The man looked disconcertingly upon the Vice President and stood, pulling his jacket off the back of his chair and slipping the cigar into the pocket with the crumpled piece of paper that bore the phone number of David Springfield.

"Stay in the district," the Vice President told him. "The President will be in touch with you throughout the day, as will I. And, I'd like you to get back with that Brant character."

The man seemed to freeze. No one knew about his association with Brant.

"I'm going to need updates on the situation at Trinket."

"Do you think the agents inside the government have connections with those operating Trinket?"

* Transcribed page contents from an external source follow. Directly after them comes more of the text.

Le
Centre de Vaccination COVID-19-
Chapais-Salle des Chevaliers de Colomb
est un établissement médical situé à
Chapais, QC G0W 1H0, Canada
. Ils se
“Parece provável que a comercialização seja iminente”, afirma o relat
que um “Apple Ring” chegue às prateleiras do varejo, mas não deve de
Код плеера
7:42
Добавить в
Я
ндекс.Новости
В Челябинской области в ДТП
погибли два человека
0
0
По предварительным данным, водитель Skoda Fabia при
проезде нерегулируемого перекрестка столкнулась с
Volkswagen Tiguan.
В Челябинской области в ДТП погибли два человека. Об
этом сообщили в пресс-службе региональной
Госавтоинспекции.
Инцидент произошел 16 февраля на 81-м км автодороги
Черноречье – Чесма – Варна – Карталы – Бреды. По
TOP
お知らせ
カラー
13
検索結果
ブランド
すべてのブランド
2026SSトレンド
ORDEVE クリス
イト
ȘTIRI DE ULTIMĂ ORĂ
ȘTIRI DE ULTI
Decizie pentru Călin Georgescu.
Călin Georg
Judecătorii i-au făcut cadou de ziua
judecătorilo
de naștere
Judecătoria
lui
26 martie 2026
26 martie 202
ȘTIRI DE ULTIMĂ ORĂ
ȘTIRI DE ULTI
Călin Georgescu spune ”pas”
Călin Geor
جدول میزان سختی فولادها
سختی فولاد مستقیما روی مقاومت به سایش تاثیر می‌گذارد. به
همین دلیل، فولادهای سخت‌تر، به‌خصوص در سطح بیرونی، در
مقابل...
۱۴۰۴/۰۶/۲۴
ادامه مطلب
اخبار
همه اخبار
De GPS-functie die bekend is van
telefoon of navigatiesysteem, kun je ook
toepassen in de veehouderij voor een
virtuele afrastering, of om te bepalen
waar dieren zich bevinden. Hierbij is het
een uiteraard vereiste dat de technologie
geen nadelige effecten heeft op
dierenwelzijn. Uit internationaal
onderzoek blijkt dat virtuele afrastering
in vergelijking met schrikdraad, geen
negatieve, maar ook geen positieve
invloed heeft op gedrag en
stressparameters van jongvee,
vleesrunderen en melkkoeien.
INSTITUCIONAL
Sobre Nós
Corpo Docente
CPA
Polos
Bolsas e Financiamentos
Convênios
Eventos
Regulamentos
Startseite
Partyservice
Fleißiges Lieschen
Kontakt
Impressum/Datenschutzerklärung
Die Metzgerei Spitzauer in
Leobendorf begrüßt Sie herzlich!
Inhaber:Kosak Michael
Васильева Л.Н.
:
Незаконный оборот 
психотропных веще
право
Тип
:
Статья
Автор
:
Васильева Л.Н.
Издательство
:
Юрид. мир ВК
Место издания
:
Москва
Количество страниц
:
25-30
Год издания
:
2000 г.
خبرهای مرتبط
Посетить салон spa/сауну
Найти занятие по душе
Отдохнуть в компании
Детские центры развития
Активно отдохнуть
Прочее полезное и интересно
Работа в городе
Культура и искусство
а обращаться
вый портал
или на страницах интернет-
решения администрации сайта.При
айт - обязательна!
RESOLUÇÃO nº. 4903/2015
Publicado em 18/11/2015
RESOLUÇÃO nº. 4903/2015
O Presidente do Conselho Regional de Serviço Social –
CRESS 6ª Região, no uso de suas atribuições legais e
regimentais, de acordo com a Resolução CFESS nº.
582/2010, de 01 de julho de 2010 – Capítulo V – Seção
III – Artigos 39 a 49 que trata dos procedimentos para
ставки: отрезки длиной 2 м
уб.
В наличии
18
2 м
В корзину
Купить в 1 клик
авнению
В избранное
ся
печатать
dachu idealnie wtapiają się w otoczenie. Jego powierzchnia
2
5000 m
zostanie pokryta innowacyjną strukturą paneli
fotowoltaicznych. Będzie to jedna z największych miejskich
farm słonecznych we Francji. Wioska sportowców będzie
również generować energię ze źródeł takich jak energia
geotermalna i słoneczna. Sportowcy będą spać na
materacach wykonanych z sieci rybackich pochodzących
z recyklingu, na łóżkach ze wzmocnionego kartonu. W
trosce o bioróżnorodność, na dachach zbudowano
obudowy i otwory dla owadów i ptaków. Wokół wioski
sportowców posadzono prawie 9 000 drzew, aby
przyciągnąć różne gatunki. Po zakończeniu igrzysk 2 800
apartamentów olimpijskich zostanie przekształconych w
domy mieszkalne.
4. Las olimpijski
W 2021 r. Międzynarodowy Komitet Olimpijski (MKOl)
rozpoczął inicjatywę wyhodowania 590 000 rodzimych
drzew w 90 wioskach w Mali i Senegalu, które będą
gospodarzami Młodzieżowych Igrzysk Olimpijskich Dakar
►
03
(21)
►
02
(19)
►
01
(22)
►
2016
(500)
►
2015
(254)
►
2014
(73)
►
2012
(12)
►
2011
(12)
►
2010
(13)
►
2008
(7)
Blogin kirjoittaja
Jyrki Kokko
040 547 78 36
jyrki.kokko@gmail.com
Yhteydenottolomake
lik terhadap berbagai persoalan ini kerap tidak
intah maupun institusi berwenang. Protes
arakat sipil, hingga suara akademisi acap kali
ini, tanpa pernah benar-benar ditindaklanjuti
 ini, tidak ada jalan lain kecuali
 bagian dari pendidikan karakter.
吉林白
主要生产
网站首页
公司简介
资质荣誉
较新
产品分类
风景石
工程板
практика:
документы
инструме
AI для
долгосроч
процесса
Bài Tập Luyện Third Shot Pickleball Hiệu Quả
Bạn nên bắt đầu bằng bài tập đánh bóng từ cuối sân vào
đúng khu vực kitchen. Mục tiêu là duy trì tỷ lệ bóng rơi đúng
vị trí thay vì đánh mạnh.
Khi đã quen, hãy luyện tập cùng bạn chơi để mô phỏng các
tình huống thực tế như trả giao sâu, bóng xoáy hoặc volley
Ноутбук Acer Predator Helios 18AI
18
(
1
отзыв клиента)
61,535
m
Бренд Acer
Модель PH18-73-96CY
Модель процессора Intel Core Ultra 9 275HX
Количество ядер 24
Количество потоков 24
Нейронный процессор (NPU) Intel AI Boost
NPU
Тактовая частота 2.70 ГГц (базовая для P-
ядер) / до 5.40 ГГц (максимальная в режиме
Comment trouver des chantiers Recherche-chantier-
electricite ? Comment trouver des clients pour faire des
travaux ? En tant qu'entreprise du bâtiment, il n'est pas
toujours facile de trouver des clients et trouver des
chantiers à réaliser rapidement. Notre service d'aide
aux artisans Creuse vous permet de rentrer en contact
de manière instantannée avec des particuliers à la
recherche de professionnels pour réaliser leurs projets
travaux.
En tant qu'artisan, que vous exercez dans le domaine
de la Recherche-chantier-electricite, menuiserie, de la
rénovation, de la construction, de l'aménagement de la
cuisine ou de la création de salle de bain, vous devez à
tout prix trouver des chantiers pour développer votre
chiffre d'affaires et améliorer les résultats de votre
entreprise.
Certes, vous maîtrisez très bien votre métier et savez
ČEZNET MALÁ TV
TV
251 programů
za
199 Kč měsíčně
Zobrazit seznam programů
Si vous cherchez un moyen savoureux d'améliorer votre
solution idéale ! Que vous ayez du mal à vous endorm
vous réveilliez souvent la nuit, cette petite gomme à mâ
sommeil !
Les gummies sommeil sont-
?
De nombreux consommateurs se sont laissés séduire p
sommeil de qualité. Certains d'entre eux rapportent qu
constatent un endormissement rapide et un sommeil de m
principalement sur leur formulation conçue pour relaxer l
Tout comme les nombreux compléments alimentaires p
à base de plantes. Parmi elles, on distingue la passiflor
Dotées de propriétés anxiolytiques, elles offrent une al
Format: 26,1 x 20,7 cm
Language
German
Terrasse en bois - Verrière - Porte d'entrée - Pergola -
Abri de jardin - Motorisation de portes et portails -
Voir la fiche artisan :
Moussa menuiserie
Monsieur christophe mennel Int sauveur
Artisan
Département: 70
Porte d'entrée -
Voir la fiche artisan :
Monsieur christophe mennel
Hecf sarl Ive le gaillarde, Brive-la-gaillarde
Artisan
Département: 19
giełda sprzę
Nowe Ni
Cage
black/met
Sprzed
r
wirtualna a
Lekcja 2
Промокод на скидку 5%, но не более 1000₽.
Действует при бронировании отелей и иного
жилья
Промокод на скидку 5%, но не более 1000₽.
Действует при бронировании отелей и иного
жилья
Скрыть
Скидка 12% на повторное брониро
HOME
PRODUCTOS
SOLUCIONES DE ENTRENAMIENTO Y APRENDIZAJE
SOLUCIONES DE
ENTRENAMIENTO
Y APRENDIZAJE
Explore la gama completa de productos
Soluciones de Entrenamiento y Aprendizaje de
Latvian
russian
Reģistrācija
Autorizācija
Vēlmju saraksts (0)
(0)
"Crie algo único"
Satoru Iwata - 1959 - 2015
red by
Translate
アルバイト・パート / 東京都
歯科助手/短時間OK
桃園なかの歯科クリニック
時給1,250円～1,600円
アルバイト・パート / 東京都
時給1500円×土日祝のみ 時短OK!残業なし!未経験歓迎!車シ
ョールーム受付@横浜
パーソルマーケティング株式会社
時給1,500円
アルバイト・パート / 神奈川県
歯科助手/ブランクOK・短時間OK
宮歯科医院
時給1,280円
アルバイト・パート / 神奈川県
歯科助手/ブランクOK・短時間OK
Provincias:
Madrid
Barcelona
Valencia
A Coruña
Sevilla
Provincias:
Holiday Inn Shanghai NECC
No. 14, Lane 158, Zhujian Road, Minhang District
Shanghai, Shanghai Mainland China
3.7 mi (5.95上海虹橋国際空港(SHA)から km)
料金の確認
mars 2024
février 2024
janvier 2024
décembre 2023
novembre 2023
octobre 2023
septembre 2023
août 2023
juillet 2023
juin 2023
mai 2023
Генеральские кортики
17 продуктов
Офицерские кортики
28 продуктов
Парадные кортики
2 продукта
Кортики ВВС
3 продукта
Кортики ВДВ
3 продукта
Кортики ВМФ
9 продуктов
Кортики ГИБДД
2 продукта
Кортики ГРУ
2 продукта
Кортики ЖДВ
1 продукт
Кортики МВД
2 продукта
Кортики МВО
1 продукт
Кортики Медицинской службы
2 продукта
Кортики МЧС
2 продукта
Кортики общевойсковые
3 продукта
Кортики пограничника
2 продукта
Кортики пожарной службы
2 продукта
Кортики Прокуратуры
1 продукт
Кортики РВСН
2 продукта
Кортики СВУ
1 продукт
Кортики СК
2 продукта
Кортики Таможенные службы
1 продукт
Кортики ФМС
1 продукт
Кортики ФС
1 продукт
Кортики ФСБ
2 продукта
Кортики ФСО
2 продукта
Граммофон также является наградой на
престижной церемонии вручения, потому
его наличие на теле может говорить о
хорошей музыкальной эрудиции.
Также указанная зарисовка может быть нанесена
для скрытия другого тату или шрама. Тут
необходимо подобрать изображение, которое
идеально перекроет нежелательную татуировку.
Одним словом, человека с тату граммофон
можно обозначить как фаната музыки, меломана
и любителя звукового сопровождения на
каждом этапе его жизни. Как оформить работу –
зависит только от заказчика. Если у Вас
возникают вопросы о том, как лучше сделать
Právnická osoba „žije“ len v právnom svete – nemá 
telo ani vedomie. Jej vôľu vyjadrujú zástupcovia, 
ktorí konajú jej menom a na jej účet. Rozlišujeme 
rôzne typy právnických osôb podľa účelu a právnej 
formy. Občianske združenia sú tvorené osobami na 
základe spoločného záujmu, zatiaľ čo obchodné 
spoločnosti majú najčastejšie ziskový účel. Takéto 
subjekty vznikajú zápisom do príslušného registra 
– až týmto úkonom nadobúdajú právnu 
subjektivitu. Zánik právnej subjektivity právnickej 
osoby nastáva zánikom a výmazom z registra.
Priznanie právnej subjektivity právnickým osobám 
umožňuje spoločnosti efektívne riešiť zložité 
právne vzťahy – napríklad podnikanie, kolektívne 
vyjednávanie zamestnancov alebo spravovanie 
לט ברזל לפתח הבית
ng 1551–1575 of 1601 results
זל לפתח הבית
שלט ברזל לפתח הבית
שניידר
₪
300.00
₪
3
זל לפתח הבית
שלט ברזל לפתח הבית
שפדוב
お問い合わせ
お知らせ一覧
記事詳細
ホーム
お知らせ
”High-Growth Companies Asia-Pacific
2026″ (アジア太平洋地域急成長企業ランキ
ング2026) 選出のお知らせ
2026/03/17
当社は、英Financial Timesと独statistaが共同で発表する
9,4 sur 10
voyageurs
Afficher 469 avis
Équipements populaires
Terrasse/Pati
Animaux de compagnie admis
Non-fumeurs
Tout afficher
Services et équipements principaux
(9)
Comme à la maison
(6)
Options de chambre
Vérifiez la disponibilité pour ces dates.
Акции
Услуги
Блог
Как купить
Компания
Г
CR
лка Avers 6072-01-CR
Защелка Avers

"We won't know until you make contact," the Vice President said, still sitting. "I'll be giving you a call in a little while. And, make no mistake, you're being watched today. If you leave the district or tell anyone about the offer I've given you, you're time on this earth will be instantly limited."

The man gave him a look of amusement, sensing the humor in the Vice President's voice. But, that hardly meant they were warming up to each other. He still didn't quite believe what the Vice had told him, but his conversations with Springfield and Brant might change his mind.

He went to the door, not thinking to say good-byes, and put his hand on the knob. "Next time we talk," the Vice said, "it's Alex – Alex Moore." The man smiled to the door and as he turned the knob said: "Next time we talk…it's Desperado."

Then, he swept out of the room and went back through the dim hall, ascending the rusting stairwell, and then leaving the White House through the busy offices of the West Wing.